A Grenoble, la “veuve noire de l'Isère” est condamnée à 30 ans de réclusion

© Prise de vue du Dauphiné Libéré
© Prise de vue du Dauphiné Libéré

Ce vendredi 18 avril, peu avant 20 heures, Manuela Gonzalez a été condamnée à 30 ans de réclusion pour l'assassinat et une première tentative d'assassinat de son mari, Daniel Canon, en 2008. Les jurés ont plus que tenu compte du réquisitoire de l'avocat général qui avait demandé 25 ans. 

Par Franck Grassaud

"Je suis intimement convaincu que Mme Gonzalez, après avoir échoué une première fois, a tout mis en oeuvre pour tuer Daniel Cano", a lancé l'avocat général, Pierre-Marie Cuny, pendant son réquisitoire. Cette préméditation, les jurés l'ont reconnue, même si les preuves ont bien souvent manqué dans cette affaire.

La victime avait été retrouvée dans sa voiture incendiée, non loin du domicile familial, dans la vallée du Grésivaudan. Pour l'avocat général, "Daniel Cano n'a jamais quitté son domicile (de lui-même), le 30 octobre au soir, car il était à l'arrière de la voiture assommé par les médicaments", a affirmé le magistrat, expliquant comment l'accusée qui avait "décidé de passer à l'acte à cette occasion, avec une perspective de réussite", avait conduit le véhicule sur un "chemin de terre, derrière la butte".

Quant à l'incendie survenu un mois avant le drame dans la chambre conjugale, qui avait déjà failli coûter la vie à Daniel Cano, le magistrat a assuré qu'il "ne s'agissait pas d'un élément fortuit: Manuela Gonzalez avait résolu d'appliquer aux grands maux les grands remèdes", a-t-il conclu.
30 ans de prison pour Manuela Gonzalez
Intervenants : Ronald Gallo, Avocat de la défense ; François Leclerc, Avocat des parties civiles.

Durant le procès, l'accusée n'a cessé de clamer son innocence. Tout comme ses proches venus témoigner en sa faveur, à l'exception de son beau-fils, Nicolas Cano. 
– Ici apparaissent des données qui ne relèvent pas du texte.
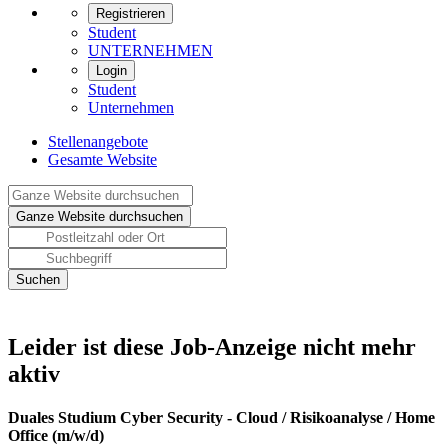
Registrieren
Student
UNTERNEHMEN
Login
Student
Unternehmen
Stellenangebote
Gesamte Website
Leider ist diese Job-Anzeige nicht mehr
aktiv
Duales Studium Cyber Security - Cloud / Risikoanalyse / Home
Office (m/w/d)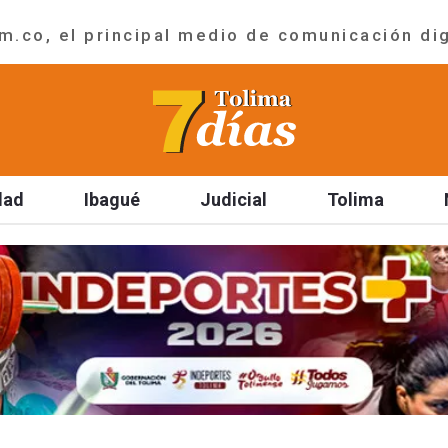
.co, el principal medio de comunicación dig
dad
Ibagué
Judicial
Tolima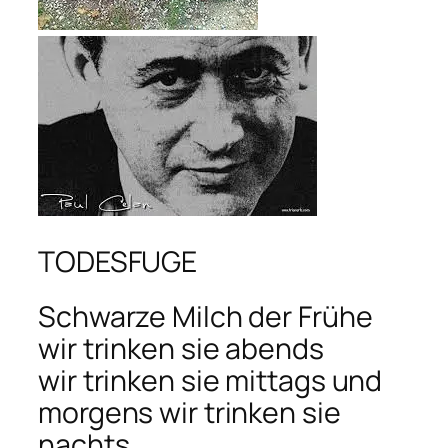
TODESFUGE
Schwarze Milch der Frühe
wir trinken sie abends
wir trinken sie mittags und
morgens wir trinken sie
nachts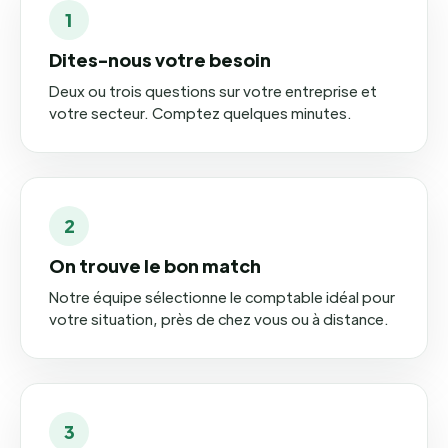
1
Dites-nous votre besoin
Deux ou trois questions sur votre entreprise et
votre secteur. Comptez quelques minutes.
2
On trouve le bon match
Notre équipe sélectionne le comptable idéal pour
votre situation, près de chez vous ou à distance.
3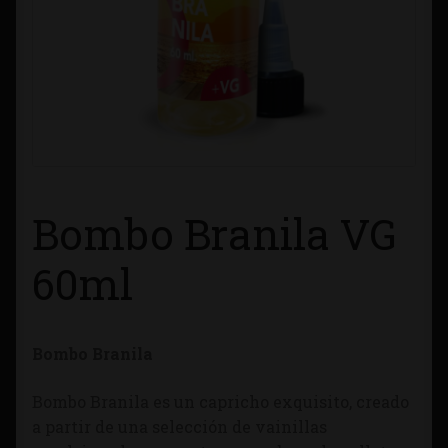
Contacto
Información sobre Envíos
Métodos de Pago
Métodos de Pago
Bombo Branila VG
Mi Cuenta
60ml
Política de Cookies
Bombo Branila
Política de Privacidad
Bombo Branila es un capricho exquisito, creado
Quienes Somos
a partir de una selección de vainillas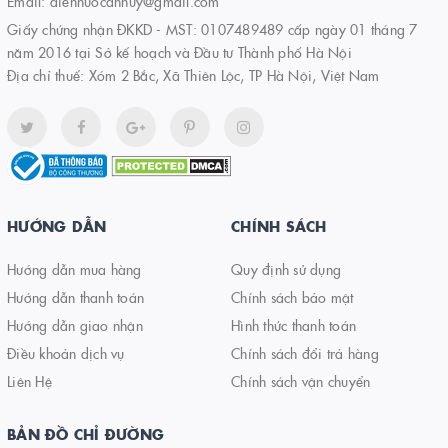
Email:
diennuocanhuy@gmail.com
Giấy chứng nhận ĐKKD - MST: 0107489489 cấp ngày 01 tháng 7
năm 2016 tại Sở kế hoạch và Đầu tư Thành phố Hà Nội
Địa chỉ thuế: Xóm 2 Bắc, Xã Thiên Lộc, TP Hà Nội, Việt Nam
HƯỚNG DẪN
CHÍNH SÁCH
Hướng dẫn mua hàng
Quy định sử dụng
Hướng dẫn thanh toán
Chính sách bảo mật
Hướng dẫn giao nhận
Hình thức thanh toán
Điều khoản dịch vụ
Chính sách đổi trả hàng
Liên Hệ
Chính sách vận chuyển
BẢN ĐỒ CHỈ ĐƯỜNG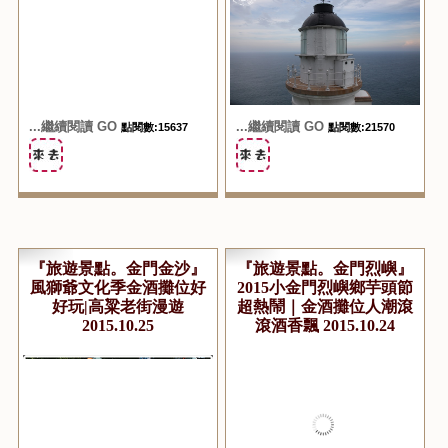
...繼續閱讀 GO
...繼續閱讀 GO
點閱數:15637
點閱數:21570
『旅遊景點。金門金沙』
『旅遊景點。金門烈嶼』
風獅爺文化季金酒攤位好
2015小金門烈嶼鄉芋頭節
好玩|高粱老街漫遊
超熱鬧｜金酒攤位人潮滾
2015.10.25
滾酒香飄 2015.10.24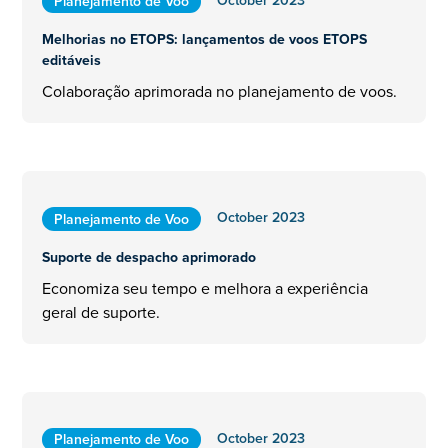
Planejamento de Voo
Melhorias no ETOPS: lançamentos de voos ETOPS
editáveis
Colaboração aprimorada no planejamento de voos.
October 2023
Planejamento de Voo
Suporte de despacho aprimorado
Economiza seu tempo e melhora a experiência
geral de suporte.
October 2023
Planejamento de Voo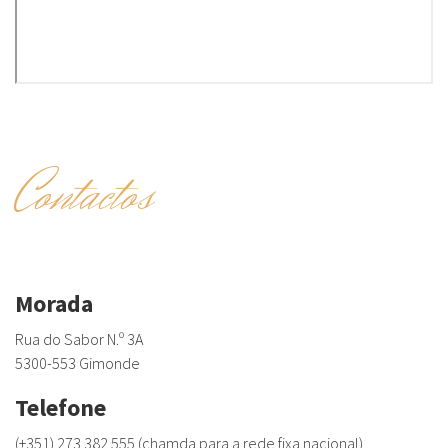
Contactos
Morada
Rua do Sabor N.º 3A
5300-553 Gimonde
Telefone
(+351) 273 382 555 (chamda para a rede fixa nacional)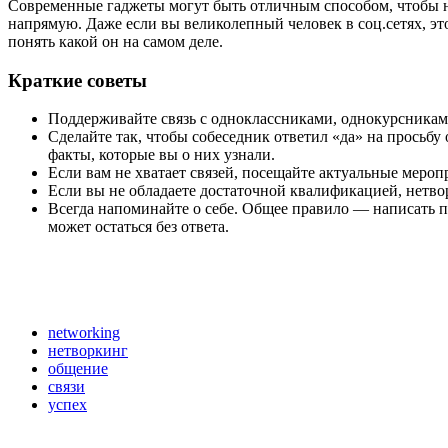
Современные гаджеты могут быть отличным способом, чтобы не 
напрямую. Даже если вы великолепный человек в соц.сетях, эт
понять какой он на самом деле.
Краткие советы
Поддерживайте связь с одноклассниками, однокурсникам
Сделайте так, чтобы собеседник ответил «да» на прось
факты, которые вы о них узнали.
Если вам не хватает связей, посещайте актуальные мероп
Если вы не обладаете достаточной квалификацией, нетво
Всегда напоминайте о себе. Общее правило — написать п
может остаться без ответа.
networking
нетворкинг
общение
связи
успех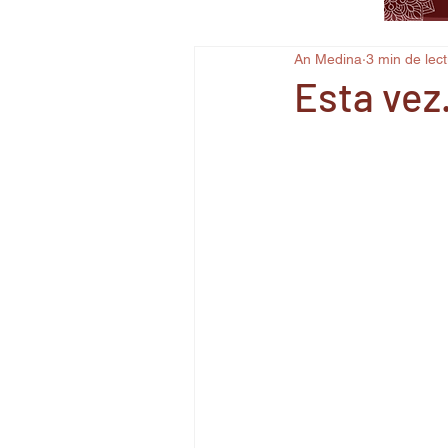
An Medina
3 min de lec
Esta vez.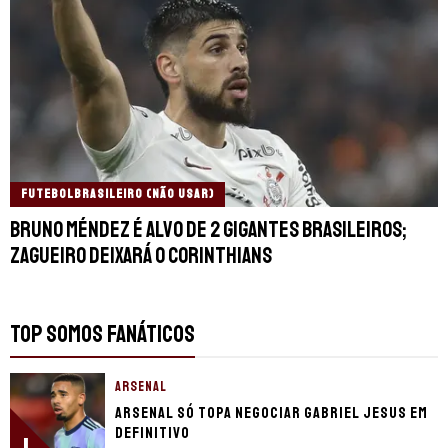
FUTEBOLBRASILEIRO (NÃO USAR)
Bruno Méndez é alvo de 2 gigantes brasileiros;
zagueiro deixará o Corinthians
TOP SOMOS FANÁTICOS
ARSENAL
Arsenal só topa negociar Gabriel Jesus em
definitivo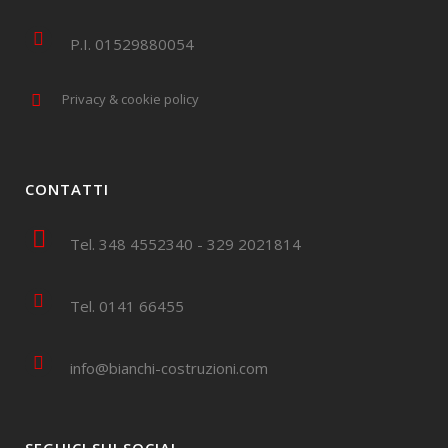
P.I. 01529880054
Privacy & cookie policy
CONTATTI
Tel. 348 4552340 - 329 2021814
Tel. 0141 66455
info@bianchi-costruzioni.com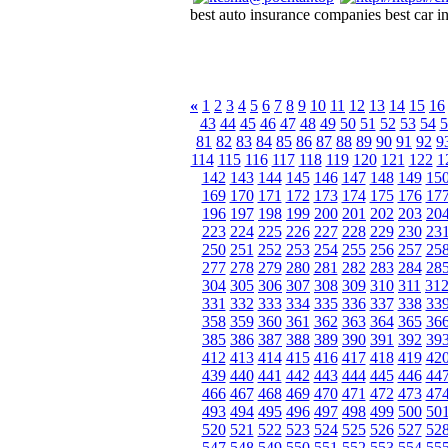
best auto insurance companies best car i
«
1
2
3
4
5
6
7
8
9
10
11
12
13
14
15
16
43
44
45
46
47
48
49
50
51
52
53
54
5
81
82
83
84
85
86
87
88
89
90
91
92
9
114
115
116
117
118
119
120
121
122
1
142
143
144
145
146
147
148
149
15
169
170
171
172
173
174
175
176
17
196
197
198
199
200
201
202
203
20
223
224
225
226
227
228
229
230
23
250
251
252
253
254
255
256
257
25
277
278
279
280
281
282
283
284
28
304
305
306
307
308
309
310
311
31
331
332
333
334
335
336
337
338
33
358
359
360
361
362
363
364
365
36
385
386
387
388
389
390
391
392
39
412
413
414
415
416
417
418
419
42
439
440
441
442
443
444
445
446
44
466
467
468
469
470
471
472
473
47
493
494
495
496
497
498
499
500
50
520
521
522
523
524
525
526
527
52
547
548
549
550
551
552
553
554
55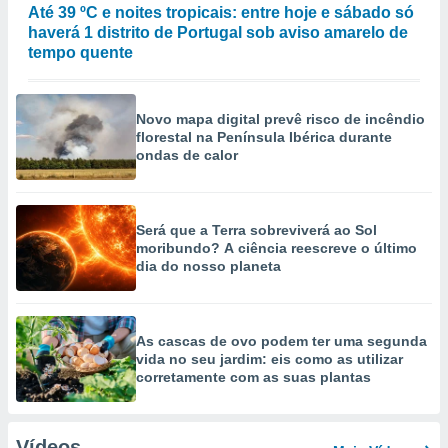
Até 39 ºC e noites tropicais: entre hoje e sábado só
haverá 1 distrito de Portugal sob aviso amarelo de
tempo quente
Novo mapa digital prevê risco de incêndio
florestal na Península Ibérica durante
ondas de calor
Será que a Terra sobreviverá ao Sol
moribundo? A ciência reescreve o último
dia do nosso planeta
As cascas de ovo podem ter uma segunda
vida no seu jardim: eis como as utilizar
corretamente com as suas plantas
Vídeos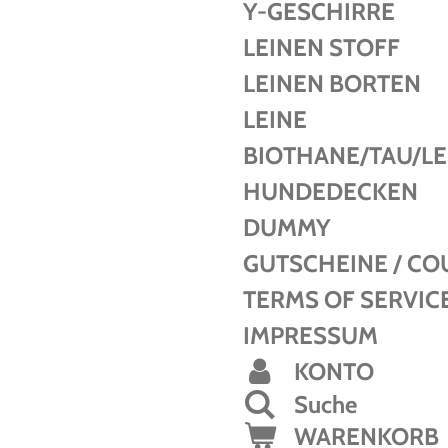
Y-GESCHIRRE
LEINEN STOFF
LEINEN BORTEN
LEINE
BIOTHANE/TAU/L
HUNDEDECKEN
DUMMY
GUTSCHEINE / C
TERMS OF SERVIC
IMPRESSUM
KONTO
Suche
WARENKORB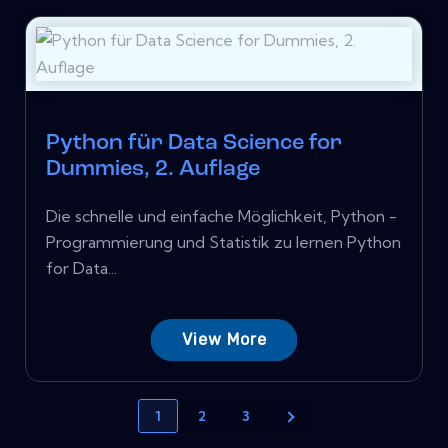
Python für Data Science for
Dummies, 2. Auflage
Die schnelle und einfache Möglichkeit, Python -
Programmierung und Statistik zu lernen Python
for Data...
View More
1
2
3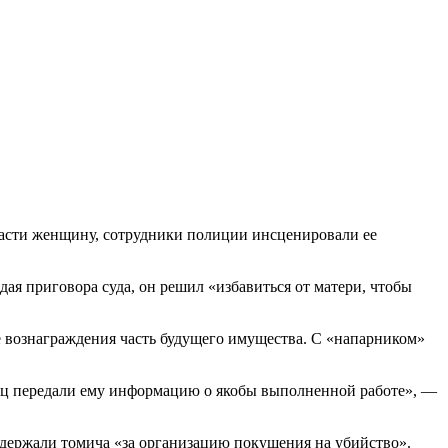
спасти женщину, сотрудники полиции инсценировали ее
я приговора суда, он решил «избавиться от матери, чтобы
е вознаграждения часть будущего имущества. С «напарником»
иц передали ему информацию о якобы выполненной работе», —
задержали томича «за организацию покушения на убийство».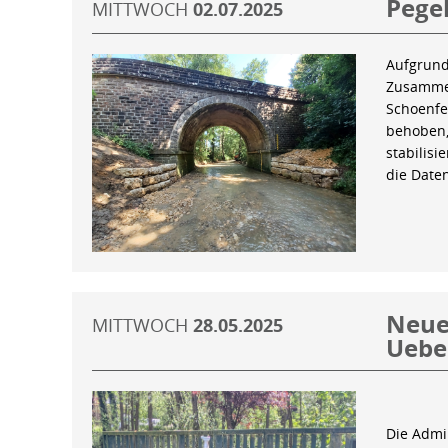
Pegel
MITTWOCH
02.07.2025
Aufgrund
Zusammen
Schoenfe
behoben,
stabilis
die Date
Neue 
MITTWOCH
28.05.2025
Uebe
Die Admin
Me Ronald Gallo, son avocat, a eu beau souligner "l'absence d'éléments matériels" dans ce dossier "de tous les dangers", "sans preuve et mal ficelé", sa cliente a été condamnée. Pendant sa plaidoirie, il avait fustigé la "médiatisation excessive" de l'affaire, qui a créé selon lui "un fantasme", "un personnage et une fiction de toutes pièces". "Veuve noire, mante religieuse... les mots m'égorgent, ils m'étouffent."

En fouillant le passé de Manuela Gonzalez, les enquêteurs se sont aperçus que quatre de ses compagnons avaient été victimes d'intoxications suspectes. Deux d'entre eux avaient été hospitalisés dans un état grave, deux autres étaient morts. C'est ce qui lui a donné le surnom de "veuve noire".